Instructions to follow: What must be returned is the number of lines in the records holding the word "upcite", with no other text.

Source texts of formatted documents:
----

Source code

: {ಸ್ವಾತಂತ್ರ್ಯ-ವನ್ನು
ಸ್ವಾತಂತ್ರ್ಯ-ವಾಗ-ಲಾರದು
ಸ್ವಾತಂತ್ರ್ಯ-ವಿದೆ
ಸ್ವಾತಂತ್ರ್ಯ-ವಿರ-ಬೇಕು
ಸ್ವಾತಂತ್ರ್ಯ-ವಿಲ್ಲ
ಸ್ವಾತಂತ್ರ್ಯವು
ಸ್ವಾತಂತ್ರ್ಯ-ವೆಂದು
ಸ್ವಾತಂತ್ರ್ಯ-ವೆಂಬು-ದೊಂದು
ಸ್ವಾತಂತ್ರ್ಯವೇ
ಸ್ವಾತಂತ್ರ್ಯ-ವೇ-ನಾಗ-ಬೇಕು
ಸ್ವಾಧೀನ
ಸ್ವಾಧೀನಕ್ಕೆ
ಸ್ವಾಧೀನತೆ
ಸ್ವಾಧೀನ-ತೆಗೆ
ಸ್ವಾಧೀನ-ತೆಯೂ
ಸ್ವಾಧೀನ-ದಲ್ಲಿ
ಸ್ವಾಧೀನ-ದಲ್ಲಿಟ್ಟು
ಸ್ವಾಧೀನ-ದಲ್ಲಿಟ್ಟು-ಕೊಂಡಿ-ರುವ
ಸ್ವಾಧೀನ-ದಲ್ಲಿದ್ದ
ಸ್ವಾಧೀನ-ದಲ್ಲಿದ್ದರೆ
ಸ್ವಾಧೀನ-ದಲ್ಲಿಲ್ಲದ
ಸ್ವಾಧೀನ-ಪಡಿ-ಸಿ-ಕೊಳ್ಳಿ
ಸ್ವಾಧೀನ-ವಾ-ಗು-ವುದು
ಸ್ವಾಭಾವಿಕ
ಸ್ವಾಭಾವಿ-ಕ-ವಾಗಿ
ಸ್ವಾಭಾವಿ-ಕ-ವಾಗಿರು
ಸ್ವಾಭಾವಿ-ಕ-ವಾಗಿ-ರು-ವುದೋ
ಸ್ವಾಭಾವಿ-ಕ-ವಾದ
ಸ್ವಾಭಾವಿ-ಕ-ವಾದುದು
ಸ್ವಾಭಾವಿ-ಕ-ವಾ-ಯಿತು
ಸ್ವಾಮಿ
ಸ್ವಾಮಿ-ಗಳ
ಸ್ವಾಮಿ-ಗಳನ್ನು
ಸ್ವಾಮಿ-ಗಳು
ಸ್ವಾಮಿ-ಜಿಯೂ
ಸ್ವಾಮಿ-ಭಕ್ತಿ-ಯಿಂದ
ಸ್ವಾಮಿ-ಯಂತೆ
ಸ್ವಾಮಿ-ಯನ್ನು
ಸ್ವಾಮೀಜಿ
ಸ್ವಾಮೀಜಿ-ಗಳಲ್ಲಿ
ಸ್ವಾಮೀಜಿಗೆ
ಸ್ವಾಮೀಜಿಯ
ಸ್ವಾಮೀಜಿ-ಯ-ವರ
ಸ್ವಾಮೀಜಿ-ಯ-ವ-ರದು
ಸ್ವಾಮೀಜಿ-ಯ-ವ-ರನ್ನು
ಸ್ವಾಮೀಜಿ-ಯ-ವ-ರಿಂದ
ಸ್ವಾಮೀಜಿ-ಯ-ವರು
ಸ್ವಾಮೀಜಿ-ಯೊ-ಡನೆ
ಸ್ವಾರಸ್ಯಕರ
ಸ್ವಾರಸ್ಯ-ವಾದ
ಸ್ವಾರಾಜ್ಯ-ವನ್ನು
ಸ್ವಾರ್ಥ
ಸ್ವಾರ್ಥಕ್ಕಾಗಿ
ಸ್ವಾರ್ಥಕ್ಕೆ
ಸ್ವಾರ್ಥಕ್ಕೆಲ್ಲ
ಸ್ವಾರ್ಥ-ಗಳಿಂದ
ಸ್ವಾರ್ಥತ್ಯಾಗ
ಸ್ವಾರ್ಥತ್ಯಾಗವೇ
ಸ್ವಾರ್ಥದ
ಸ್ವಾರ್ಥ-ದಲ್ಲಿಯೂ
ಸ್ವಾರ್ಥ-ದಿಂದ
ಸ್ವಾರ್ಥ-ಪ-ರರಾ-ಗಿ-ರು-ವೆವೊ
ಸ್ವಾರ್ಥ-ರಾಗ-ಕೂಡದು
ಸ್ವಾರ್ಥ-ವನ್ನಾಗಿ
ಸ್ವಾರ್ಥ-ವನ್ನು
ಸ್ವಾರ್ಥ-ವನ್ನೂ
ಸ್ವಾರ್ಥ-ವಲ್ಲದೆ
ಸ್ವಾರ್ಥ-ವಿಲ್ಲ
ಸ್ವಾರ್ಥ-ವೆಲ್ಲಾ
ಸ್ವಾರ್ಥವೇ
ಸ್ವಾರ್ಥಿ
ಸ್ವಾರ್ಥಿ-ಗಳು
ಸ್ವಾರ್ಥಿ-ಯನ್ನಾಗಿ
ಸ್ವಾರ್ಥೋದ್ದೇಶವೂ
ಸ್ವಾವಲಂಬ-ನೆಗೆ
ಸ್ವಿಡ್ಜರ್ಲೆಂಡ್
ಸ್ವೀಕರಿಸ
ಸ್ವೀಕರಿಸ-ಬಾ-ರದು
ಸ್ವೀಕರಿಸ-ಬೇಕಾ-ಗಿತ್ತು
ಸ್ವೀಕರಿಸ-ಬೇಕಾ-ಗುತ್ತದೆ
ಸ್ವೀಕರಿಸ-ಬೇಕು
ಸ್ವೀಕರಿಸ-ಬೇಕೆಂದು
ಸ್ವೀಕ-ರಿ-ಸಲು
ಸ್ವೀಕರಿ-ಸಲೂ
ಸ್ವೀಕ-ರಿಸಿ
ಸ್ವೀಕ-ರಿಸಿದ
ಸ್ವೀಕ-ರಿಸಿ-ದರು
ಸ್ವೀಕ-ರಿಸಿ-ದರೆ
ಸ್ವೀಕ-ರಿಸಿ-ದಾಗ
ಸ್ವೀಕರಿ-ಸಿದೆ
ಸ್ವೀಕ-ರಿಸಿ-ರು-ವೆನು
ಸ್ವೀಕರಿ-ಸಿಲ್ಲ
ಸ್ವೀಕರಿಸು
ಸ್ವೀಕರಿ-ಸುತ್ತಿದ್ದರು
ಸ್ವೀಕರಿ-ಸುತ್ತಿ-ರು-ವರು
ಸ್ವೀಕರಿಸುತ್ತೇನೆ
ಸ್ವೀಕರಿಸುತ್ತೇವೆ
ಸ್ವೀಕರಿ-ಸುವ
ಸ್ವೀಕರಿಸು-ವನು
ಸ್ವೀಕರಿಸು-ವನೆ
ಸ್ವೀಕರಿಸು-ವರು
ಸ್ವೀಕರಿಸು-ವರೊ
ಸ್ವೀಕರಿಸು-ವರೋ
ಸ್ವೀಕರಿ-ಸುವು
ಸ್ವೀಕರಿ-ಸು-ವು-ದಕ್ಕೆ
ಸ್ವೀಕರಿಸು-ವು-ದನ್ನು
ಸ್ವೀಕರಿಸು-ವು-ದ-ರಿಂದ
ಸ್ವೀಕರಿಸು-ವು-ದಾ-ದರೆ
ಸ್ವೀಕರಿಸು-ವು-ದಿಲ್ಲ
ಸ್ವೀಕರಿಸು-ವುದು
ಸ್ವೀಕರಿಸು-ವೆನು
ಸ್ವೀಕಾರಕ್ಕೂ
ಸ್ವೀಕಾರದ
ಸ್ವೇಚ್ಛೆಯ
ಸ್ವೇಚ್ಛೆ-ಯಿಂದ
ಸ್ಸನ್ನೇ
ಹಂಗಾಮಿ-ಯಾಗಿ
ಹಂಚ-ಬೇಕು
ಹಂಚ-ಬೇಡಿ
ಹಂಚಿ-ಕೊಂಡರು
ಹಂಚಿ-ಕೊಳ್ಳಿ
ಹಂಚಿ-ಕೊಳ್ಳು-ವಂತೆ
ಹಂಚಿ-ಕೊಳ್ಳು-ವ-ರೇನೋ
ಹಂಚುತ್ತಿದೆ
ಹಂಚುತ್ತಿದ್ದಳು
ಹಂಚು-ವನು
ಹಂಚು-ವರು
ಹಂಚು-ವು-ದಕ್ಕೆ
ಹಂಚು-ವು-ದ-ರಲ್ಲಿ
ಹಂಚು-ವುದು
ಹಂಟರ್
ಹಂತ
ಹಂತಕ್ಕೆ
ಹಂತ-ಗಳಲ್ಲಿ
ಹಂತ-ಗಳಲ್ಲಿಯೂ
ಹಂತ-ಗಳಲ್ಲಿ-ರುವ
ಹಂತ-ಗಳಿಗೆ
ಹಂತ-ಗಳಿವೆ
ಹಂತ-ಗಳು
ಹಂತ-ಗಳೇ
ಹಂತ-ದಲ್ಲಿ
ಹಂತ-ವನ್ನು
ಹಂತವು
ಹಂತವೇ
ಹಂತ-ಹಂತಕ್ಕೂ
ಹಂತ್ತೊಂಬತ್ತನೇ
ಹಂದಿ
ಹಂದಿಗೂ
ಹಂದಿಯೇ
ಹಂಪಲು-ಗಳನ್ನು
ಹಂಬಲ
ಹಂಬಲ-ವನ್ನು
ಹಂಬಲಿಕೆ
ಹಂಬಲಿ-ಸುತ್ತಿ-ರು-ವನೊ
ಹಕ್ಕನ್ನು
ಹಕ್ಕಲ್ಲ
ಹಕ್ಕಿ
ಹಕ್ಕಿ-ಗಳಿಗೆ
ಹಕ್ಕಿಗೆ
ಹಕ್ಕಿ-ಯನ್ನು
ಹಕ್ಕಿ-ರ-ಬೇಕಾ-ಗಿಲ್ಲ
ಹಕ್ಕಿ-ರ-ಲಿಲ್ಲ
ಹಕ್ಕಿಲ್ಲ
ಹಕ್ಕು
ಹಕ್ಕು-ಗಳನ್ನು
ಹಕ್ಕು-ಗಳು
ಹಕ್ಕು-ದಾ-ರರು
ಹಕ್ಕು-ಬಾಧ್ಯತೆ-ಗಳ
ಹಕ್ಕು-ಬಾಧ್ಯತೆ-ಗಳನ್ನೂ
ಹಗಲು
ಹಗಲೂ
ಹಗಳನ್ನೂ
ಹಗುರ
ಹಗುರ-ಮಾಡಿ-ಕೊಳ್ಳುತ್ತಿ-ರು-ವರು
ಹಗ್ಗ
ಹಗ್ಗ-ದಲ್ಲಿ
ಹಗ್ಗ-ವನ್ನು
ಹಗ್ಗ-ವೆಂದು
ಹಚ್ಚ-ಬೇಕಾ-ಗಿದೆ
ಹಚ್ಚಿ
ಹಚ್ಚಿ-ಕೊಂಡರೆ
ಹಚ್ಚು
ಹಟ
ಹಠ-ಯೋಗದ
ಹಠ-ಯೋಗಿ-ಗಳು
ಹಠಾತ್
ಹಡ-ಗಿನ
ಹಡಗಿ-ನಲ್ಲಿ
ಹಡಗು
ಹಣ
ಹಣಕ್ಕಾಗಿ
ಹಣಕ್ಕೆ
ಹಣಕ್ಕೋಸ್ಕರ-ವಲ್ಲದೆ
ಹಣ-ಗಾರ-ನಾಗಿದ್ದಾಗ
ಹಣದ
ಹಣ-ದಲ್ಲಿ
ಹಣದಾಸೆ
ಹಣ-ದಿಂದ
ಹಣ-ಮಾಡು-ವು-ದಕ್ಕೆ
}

----

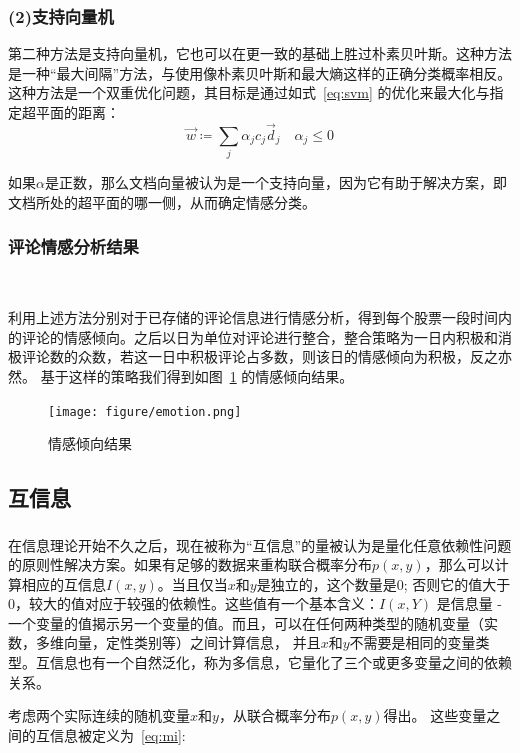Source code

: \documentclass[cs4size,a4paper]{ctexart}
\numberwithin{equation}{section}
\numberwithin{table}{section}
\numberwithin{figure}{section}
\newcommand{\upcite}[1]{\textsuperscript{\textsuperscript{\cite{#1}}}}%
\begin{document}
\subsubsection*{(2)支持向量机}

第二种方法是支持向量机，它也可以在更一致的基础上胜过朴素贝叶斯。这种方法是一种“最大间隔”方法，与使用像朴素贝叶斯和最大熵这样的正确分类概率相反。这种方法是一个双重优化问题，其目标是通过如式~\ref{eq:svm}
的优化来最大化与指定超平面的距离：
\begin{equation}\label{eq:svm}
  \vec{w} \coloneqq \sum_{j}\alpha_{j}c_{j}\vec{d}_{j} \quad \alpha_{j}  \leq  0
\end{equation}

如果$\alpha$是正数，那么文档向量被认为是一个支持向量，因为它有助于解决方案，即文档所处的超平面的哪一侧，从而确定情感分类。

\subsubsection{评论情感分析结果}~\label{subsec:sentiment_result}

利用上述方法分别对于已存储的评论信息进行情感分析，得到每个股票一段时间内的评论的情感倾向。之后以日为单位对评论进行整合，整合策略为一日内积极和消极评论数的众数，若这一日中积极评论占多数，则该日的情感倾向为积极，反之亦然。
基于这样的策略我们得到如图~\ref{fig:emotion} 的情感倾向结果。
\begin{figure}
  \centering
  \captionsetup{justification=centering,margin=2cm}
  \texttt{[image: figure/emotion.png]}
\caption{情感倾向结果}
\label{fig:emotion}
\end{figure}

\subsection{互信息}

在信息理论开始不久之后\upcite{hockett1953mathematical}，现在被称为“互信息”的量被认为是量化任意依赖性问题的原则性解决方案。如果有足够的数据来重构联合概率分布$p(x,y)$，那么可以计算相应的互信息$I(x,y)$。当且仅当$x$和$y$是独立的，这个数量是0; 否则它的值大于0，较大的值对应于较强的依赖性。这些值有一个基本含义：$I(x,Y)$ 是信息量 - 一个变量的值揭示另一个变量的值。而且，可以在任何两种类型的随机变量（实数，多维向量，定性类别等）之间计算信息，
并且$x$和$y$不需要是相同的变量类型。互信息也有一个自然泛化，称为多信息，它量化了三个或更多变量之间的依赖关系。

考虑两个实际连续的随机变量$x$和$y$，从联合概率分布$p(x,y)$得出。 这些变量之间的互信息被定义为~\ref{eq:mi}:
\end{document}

----

Solution to this exercise: 2